Come on. Where are you, click? I count down the seconds. One, two…I know it’s here. It’s got to be…seven, eight…any moment now…eleven, twelve…Oh Fates, the click’s not coming. It didn’t work…
And then I feel it. Click .
She jerks once, twice. Static erupts from the monitors hooked up to her body. A beeping fills the room.

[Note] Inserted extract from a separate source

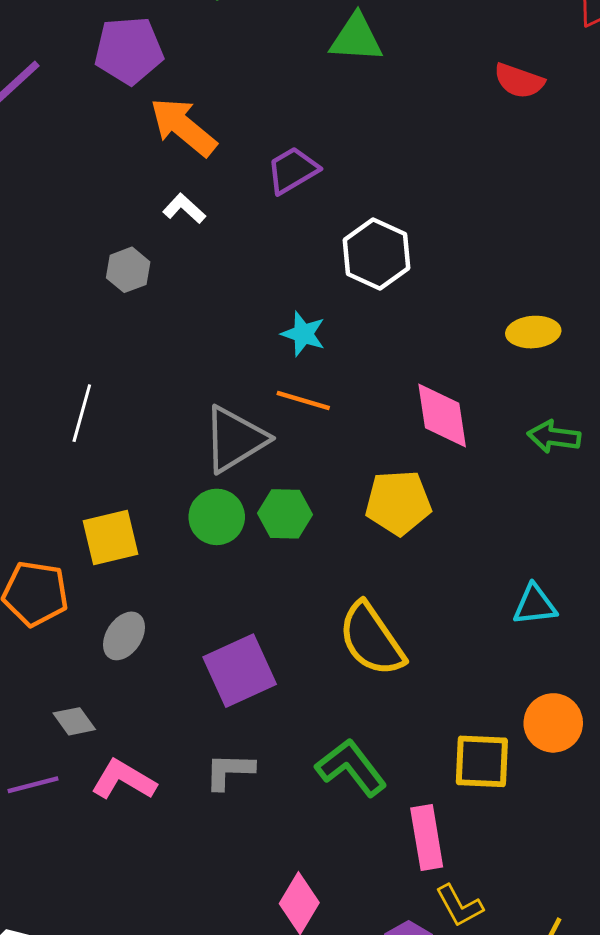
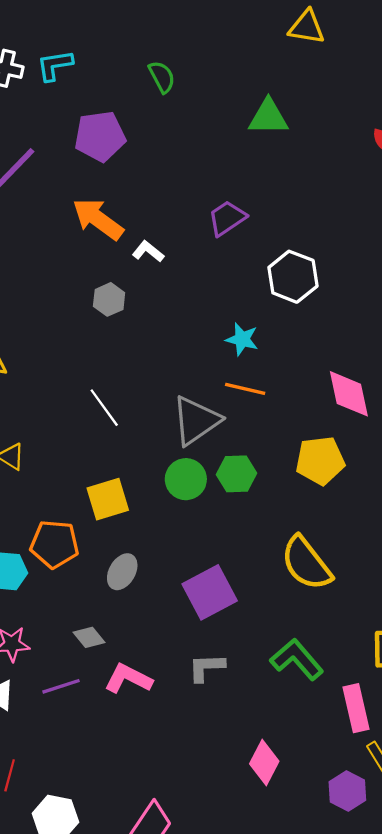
orange arrow: (183, 127) -> (98, 219), moved
white line: (82, 413) -> (104, 408), moved, turned -48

My heart stops. It hangs in my chest, suspended, the beats superseded by the beep-beep-beep of the monitor. The noise surrounds me, swelling in my ears, filling the entire cavern of a room. Loud. Insistent. Accusing.
Oh dear Fates. Did I just kill my sister?
Tanner pushes past me to the computer terminal. He holds up his hands, and a keyball jumps under his fingers. A few swipes later, and mercifully, the noise—the recriminations—stops. “What did you do?”
“Nothing.” I swallow hard. “I sent her a memory. I thought it would strengthen our connection.” Acid climbs in my throat. “Did I…hurt her?”
His fingers skim over the keyball, and holo-reports appear in the air, one after the other, covered with numbers and notations I don’t understand.
He sucks in his breath and sweeps his hand in a wide arc, clearing the reports from the air. The documents pop up again, slower this time.
I step closer to him. “Tanner? What do the reports say?”
He turns to me, his eyes glazed. “Her vitals have entered the safe zone. Her heart rate, oxygen levels, blood pressure—none of her numbers have been this strong since the first year of her coma.” He puffs out a breath. “You haven’t hurt her, Jessa. Quite the opposite. I think you may have just saved her life.”
I stare at him, not willing to talk, hardly daring to move, in case the moment falls apart like a dream.
The security system sounds—short, staccato pings that pierce the air—and a broad figure strides into the room. Down the center column, and then along the final row toward us.
It’s him. The scientist. The one who watched my chest move but didn’t turn me in. What was his name? Something with a P . Oh, yes. Preston.
So that’s why he stared at me in the hallway for so long. He must’ve recognized my resemblance to my sister.